> **YOUR ASSIGNMENT**
Scan the entries below. List each line with "Right".
+--
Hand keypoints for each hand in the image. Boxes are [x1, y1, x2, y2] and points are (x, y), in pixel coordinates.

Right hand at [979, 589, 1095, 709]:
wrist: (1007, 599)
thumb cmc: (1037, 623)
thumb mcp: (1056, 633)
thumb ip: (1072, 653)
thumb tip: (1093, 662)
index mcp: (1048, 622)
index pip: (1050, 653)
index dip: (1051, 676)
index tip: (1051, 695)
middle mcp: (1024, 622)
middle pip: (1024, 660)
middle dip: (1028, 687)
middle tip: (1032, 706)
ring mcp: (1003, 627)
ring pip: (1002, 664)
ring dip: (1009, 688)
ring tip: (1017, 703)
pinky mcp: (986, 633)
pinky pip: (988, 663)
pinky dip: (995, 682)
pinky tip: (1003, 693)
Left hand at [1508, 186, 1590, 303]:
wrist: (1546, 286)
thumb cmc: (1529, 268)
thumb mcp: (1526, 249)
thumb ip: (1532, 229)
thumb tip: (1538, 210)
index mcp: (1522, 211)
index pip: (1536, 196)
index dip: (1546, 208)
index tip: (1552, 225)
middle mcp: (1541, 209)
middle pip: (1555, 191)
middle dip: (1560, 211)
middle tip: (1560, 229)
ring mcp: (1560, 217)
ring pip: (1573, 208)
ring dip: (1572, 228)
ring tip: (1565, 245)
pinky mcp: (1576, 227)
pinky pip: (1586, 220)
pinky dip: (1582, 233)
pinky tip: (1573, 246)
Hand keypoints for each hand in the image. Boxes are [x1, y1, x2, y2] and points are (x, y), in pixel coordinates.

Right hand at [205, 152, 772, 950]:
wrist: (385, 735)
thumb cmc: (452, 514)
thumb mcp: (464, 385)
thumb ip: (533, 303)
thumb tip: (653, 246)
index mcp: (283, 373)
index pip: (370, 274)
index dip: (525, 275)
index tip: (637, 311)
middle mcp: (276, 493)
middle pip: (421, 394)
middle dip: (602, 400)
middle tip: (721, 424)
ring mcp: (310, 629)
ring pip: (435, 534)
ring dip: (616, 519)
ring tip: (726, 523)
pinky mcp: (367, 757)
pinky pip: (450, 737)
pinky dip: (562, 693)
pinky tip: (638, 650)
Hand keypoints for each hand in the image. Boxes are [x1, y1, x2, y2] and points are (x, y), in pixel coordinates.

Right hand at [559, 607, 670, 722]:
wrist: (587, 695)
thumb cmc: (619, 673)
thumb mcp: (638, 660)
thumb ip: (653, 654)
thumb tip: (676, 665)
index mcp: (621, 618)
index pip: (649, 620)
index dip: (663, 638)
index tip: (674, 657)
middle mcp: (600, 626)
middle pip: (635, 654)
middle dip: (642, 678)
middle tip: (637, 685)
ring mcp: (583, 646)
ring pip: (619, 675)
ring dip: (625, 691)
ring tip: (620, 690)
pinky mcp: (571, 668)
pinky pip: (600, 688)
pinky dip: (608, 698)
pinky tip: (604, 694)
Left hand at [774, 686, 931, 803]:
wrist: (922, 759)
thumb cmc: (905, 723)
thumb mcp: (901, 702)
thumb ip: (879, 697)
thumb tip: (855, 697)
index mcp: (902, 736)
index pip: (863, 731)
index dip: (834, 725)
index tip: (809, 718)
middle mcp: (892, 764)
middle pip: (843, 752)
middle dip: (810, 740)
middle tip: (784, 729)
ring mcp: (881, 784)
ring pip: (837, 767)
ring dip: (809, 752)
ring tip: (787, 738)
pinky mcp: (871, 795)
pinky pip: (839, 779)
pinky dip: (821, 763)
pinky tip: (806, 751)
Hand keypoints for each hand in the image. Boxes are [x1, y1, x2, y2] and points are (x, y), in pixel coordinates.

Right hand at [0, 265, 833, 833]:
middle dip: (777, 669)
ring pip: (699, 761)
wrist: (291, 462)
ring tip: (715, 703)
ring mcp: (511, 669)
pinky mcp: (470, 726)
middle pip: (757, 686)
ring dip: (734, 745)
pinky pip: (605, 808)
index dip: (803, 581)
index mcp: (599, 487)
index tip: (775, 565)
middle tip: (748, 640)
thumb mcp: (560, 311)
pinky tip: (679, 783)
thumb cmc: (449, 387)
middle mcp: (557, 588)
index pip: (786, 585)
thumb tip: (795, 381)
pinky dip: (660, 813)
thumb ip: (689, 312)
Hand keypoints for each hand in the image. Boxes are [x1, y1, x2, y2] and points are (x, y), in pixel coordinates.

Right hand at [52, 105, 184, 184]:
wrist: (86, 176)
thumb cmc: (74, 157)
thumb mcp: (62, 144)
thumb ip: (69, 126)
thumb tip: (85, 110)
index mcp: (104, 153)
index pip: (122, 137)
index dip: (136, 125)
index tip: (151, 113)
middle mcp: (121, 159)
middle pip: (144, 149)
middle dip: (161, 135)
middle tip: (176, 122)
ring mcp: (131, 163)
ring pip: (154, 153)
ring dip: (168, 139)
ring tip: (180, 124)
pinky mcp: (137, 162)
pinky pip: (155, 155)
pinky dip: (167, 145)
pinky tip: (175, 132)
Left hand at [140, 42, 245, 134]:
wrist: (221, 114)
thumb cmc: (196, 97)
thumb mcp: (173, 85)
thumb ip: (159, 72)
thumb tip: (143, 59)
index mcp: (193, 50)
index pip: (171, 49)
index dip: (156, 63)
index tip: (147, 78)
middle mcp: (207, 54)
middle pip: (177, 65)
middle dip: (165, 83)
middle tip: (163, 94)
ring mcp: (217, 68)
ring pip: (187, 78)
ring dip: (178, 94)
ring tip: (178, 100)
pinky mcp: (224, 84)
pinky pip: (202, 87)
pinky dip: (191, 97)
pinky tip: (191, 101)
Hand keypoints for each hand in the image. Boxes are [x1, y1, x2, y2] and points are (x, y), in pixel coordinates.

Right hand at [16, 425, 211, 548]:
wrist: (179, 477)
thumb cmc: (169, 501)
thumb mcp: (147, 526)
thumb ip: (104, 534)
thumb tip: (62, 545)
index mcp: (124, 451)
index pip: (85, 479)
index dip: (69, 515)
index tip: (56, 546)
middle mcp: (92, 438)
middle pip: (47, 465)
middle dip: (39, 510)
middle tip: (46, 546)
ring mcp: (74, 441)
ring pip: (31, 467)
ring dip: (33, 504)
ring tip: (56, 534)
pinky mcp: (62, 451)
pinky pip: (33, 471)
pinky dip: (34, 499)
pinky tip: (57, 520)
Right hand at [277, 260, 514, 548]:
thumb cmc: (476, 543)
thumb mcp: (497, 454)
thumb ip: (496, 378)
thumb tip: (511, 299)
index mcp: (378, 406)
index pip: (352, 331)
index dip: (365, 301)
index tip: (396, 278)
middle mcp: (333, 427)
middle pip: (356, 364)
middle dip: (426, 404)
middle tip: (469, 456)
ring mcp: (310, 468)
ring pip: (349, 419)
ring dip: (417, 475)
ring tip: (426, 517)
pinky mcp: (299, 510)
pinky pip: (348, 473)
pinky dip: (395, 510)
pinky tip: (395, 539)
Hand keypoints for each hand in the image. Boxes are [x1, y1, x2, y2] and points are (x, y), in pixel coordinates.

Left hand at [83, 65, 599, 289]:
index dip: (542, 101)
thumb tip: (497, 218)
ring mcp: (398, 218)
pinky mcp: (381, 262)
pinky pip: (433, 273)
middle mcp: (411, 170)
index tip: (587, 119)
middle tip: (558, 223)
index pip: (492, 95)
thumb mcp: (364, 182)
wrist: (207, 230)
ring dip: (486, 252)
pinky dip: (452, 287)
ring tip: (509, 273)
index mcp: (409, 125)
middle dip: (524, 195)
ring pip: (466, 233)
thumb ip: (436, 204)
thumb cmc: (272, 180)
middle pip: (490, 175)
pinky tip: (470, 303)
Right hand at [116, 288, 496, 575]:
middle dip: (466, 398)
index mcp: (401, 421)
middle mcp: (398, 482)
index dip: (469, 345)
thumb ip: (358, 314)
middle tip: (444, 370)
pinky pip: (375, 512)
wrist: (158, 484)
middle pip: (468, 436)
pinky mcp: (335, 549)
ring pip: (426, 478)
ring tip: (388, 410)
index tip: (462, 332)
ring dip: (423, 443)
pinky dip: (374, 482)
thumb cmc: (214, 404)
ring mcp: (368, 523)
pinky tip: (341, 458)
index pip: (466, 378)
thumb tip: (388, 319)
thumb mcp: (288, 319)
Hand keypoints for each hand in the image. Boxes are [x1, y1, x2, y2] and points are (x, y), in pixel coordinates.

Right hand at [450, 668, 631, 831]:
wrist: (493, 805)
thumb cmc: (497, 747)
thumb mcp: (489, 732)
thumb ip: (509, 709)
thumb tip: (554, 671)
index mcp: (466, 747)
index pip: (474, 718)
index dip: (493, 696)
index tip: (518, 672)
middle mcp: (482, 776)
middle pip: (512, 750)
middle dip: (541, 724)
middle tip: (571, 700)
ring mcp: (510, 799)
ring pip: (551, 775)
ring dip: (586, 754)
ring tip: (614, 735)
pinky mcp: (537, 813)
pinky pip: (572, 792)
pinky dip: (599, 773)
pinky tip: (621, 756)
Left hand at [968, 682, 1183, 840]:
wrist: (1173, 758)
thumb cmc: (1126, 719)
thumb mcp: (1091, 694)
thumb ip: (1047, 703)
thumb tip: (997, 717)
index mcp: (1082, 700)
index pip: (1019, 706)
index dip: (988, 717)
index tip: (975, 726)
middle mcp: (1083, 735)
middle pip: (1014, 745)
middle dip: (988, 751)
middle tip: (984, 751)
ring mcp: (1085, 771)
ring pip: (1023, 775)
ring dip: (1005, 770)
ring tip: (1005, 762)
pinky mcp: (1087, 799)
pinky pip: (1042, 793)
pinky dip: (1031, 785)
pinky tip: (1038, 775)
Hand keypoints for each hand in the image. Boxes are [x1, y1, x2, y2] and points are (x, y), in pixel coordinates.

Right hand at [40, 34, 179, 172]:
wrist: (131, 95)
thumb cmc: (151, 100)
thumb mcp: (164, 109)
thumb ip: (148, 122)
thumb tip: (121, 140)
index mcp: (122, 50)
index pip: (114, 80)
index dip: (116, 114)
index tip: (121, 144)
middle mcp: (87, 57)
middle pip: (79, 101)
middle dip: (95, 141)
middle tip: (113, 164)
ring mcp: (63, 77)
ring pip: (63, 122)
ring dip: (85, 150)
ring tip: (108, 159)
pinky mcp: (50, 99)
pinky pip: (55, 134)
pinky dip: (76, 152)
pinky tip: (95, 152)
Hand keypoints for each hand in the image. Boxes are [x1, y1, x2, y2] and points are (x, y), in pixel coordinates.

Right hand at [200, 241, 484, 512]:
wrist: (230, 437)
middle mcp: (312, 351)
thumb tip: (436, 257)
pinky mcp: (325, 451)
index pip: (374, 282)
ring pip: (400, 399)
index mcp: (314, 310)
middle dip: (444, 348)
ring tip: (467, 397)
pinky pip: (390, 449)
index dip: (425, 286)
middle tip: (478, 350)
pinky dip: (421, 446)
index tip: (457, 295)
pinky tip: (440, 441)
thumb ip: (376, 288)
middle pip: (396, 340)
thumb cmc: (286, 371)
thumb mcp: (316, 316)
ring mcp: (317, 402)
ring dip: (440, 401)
+--
> **WRITTEN REPLY**
Right hand at [979, 589, 1095, 709]:
Right hand at [205, 152, 772, 950]:
Right hand at [559, 607, 670, 722]:
Right hand at [0, 265, 833, 833]:
Right hand at [52, 105, 184, 184]:
Right hand at [16, 425, 211, 548]:
Right hand at [277, 260, 514, 548]:
Right hand at [116, 288, 496, 575]:
Right hand at [450, 668, 631, 831]:
Right hand at [40, 34, 179, 172]:
Right hand at [200, 241, 484, 512]:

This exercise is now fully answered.